Arthritis is caused by a number of different diseases and conditions. In fact, there are over 100 forms of arthritis. The following are some of the most common forms of arthritis in the United States.
Rheumatoid Arthritis (RA)
Rheumatoid arthritis is an autoimmune disorder which causes immune system cells to attack otherwise healthy tissue in the lining of the joints. This results in severe long-term inflammation at the joint sites, as well as mild inflammation in the rest of the body. Over time, RA may cause permanent joint damage.
RA usually affects the body symmetrically. For instance, if it affects one hip, it usually affects the other as well. It can also affect organs, including the liver, eyes, and spleen.
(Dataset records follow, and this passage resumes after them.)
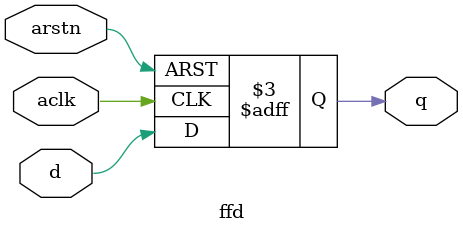
<source format=sv>

`timescale 1 ns / 1 ps

module ffd

    (
    input  wire aclk,
    input  wire arstn,
    input  wire d,
    output reg  q
    );

    always @ (posedge aclk or negedge arstn) begin
        if (arstn == 1'b0) q <= 1'b0;
        else q <= d;
    end

endmodule

</source>
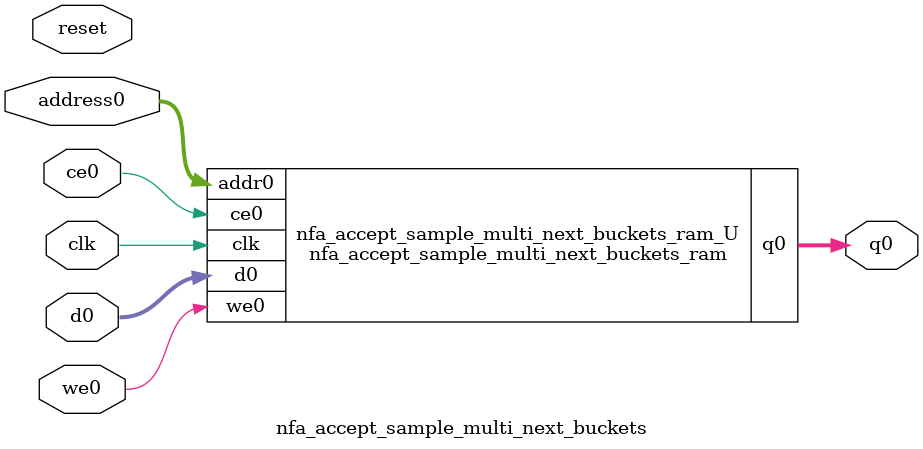
<source format=v>

`timescale 1 ns / 1 ps
module nfa_accept_sample_multi_next_buckets_ram (addr0, ce0, d0, we0, q0,  clk);

parameter DWIDTH = 64;
parameter AWIDTH = 4;
parameter MEM_SIZE = 16;

input[AWIDTH-1:0] addr0;
input ce0;
input[DWIDTH-1:0] d0;
input we0;
output reg[DWIDTH-1:0] q0;
input clk;

(* ram_style = "block" *)reg [DWIDTH-1:0] ram[MEM_SIZE-1:0];




always @(posedge clk)  
begin 
    if (ce0) 
    begin
        if (we0) 
        begin 
            ram[addr0] <= d0; 
            q0 <= d0;
        end 
        else 
            q0 <= ram[addr0];
    end
end


endmodule


`timescale 1 ns / 1 ps
module nfa_accept_sample_multi_next_buckets(
    reset,
    clk,
    address0,
    ce0,
    we0,
    d0,
    q0);

parameter DataWidth = 32'd64;
parameter AddressRange = 32'd16;
parameter AddressWidth = 32'd4;
input reset;
input clk;
input[AddressWidth - 1:0] address0;
input ce0;
input we0;
input[DataWidth - 1:0] d0;
output[DataWidth - 1:0] q0;




nfa_accept_sample_multi_next_buckets_ram nfa_accept_sample_multi_next_buckets_ram_U(
    .clk( clk ),
    .addr0( address0 ),
    .ce0( ce0 ),
    .d0( d0 ),
    .we0( we0 ),
    .q0( q0 ));

endmodule


</source>
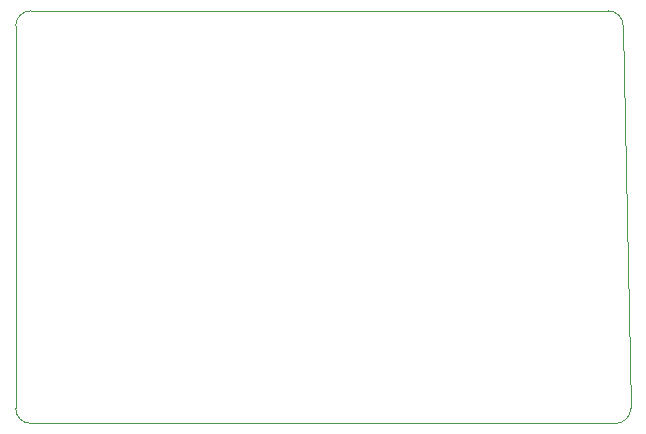
<source format=gbr>
G04 #@! TF.GenerationSoftware,KiCad,Pcbnew,5.99.0-unknown-r17121-d4cea0f2*
G04 #@! TF.CreationDate,2019-12-07T19:23:27-06:00*
G04 #@! TF.ProjectId,7_segment_led_module,375f7365-676d-4656-9e74-5f6c65645f6d,A*
G04 #@! TF.SameCoordinates,Original*
G04 #@! TF.FileFunction,Profile,NP*
%FSLAX46Y46*%
G04 Gerber Fmt 4.6, Leading zero omitted, Abs format (unit mm)*
G04 Created by KiCad (PCBNEW 5.99.0-unknown-r17121-d4cea0f2) date 2019-12-07 19:23:27*
%MOMM*%
%LPD*%
G04 APERTURE LIST*
%ADD10C,0.050000*%
G04 APERTURE END LIST*
D10*
X184150000Y-64770000D02*
X184785000Y-97155000D01*
X133985000Y-63500000D02*
X182880000Y-63500000D01*
X182880000Y-63500000D02*
G75*
G02X184150000Y-64770000I0J-1270000D01*
G01*
X132715000Y-97155000D02*
X132715000Y-64770000D01*
X132715000Y-64770000D02*
G75*
G02X133985000Y-63500000I1270000J0D01*
G01*
X183515000Y-98425000D02*
X133985000Y-98425000D01*
X184785000Y-97155000D02*
G75*
G02X183515000Y-98425000I-1270000J0D01*
G01*
X133985000Y-98425000D02*
G75*
G02X132715000Y-97155000I0J1270000D01*
G01*
M02*

</source>
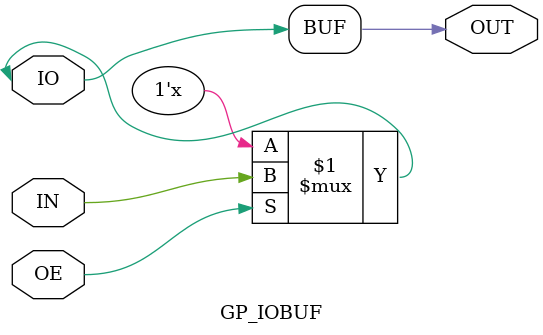
<source format=v>
module GP_IOBUF(input IN, input OE, output OUT, inout IO);
	assign OUT = IO;
	assign IO = OE ? IN : 1'bz;
endmodule
</source>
Most people who suffer from RA experience flare ups when severe symptoms appear suddenly. These may last for days, weeks, or months.
Osteoarthritis causes the protective cartilage and lubricating fluids inside the joints to break down. Known as a form of “wear-and-tear” on the joints, OA occurs after years of injuries or use. As a result, movement is painful. Eventually, bones rub up against each other at the joint site, causing intense pain, swelling, and inflammation. OA is most likely to affect the knees.
Psoriatic Arthritis (PsA)
As with RA, psoriatic arthritis is an autoimmune disorder that occurs when the immune system mistakenly attacks the joints, specifically the connective tissues where ligaments and tendons connect to bones—for instance, the heel, lower back, or the bottom of the foot. It tends to occur in people who also suffer from psoriasis and causes pain and tenderness at the site of the affected connective tissue.
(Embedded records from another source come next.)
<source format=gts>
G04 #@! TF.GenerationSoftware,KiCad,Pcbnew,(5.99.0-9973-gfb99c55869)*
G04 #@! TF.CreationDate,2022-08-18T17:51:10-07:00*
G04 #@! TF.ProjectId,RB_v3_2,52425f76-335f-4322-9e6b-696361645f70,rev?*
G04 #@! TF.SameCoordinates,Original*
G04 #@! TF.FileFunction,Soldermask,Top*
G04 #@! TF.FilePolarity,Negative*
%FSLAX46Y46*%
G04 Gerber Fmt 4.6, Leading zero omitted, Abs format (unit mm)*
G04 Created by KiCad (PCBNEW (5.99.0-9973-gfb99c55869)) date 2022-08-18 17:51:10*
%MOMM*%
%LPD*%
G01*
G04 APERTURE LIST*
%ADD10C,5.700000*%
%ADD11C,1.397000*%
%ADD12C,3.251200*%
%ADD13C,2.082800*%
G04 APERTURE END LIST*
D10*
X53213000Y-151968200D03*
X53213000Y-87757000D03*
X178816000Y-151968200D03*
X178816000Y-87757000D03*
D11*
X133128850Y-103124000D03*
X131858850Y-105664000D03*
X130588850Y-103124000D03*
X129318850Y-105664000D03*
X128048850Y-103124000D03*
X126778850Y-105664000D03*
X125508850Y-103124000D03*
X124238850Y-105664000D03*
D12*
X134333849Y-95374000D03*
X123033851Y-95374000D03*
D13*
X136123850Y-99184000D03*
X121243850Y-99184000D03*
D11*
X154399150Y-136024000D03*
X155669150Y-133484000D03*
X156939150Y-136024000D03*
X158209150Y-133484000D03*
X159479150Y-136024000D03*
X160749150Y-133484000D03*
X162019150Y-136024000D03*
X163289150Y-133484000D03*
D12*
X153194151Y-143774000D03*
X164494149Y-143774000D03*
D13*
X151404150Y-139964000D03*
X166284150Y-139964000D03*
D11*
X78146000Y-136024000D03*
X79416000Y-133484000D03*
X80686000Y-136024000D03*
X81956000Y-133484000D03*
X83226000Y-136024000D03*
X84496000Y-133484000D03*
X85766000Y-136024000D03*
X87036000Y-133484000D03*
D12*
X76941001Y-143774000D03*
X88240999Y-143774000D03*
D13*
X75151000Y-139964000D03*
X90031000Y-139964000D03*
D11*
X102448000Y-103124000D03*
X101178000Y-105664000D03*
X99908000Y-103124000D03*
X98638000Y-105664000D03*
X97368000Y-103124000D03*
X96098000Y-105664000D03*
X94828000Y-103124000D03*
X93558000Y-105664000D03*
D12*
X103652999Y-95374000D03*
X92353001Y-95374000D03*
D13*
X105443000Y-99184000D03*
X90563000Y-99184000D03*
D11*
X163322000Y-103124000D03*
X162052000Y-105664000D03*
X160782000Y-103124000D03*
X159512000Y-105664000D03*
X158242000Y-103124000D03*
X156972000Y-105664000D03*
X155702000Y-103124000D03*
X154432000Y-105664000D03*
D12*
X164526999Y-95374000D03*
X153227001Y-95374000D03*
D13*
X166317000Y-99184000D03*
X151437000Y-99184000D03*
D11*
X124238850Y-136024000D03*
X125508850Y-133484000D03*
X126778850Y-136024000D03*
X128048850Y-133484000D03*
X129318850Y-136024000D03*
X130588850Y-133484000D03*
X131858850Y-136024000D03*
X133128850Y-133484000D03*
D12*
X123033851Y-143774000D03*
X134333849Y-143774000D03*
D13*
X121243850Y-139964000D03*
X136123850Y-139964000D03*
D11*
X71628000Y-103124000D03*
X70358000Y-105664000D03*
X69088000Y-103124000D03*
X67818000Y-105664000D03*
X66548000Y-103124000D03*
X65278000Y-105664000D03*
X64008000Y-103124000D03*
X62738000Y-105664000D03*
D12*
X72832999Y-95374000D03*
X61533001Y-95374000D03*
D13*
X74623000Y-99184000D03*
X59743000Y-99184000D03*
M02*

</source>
Fibromyalgia is a condition that occurs when the chemicals that help to transmit messages between nerve cells are unbalanced. Though little is known about why this causes pain, some doctors and researchers believe it lowers the brain’s pain threshold, making the sensation of pain more intense. This can make it difficult to sleep at night, which contributes to increased pain. Unlike other forms of arthritis, fibromyalgia affects the soft tissues as opposed to the joints and bones. It does not cause swelling or tenderness at the affected area, and is instead characterized by widespread pain.
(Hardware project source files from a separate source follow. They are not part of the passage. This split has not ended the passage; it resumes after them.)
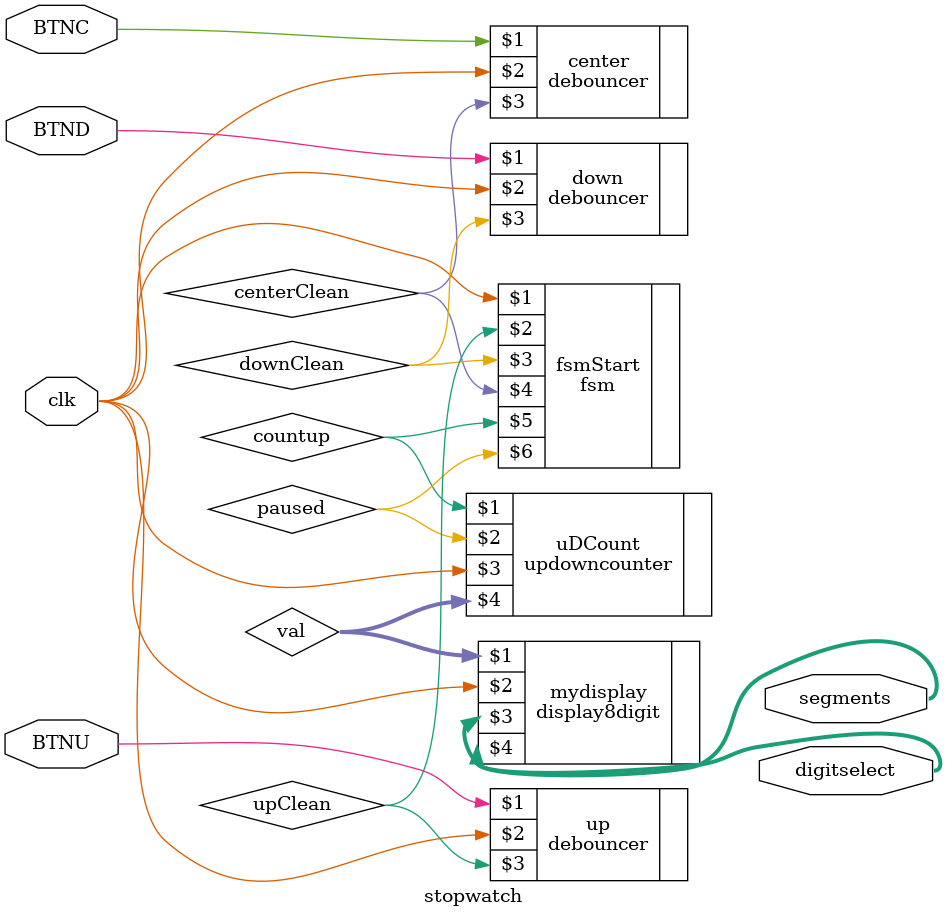
<source format=sv>
`timescale 1ns / 1ps
`default_nettype none

module stopwatch(
    input wire clk,
    input wire BTNU, BTND, BTNC,
    output wire [7:0] segments, digitselect
    );
    
    //debouncing button presses
    wire upClean, downClean, centerClean;
    debouncer #(20) up(BTNU, clk, upClean);
    debouncer #(20) down(BTND, clk, downClean);
    debouncer #(20) center(BTNC, clk, centerClean);
    
    //fsm
    logic countup,paused;
    fsm fsmStart(clk, upClean, downClean, centerClean, countup, paused);
    
    logic [31:0] val;
    updowncounter uDCount(countup, paused, clk, val);
    
    
    display8digit mydisplay(val, clk, segments, digitselect);
    
endmodule

</source>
Gout is a related condition that is caused when uric acid accumulates in the body. Uric acid is a by-product that is created when the body breaks down purines, which are found in foods and drinks including meat, seafood, beer, and high-fructose juice. When the body is unable to get rid of the uric acid fast enough, it can build up, causing crystals to form in the joints—most often the big toe joint. Symptoms such as inflammation, tenderness, and swelling result. Unlike other forms of arthritis, which appear gradually, gout appears suddenly.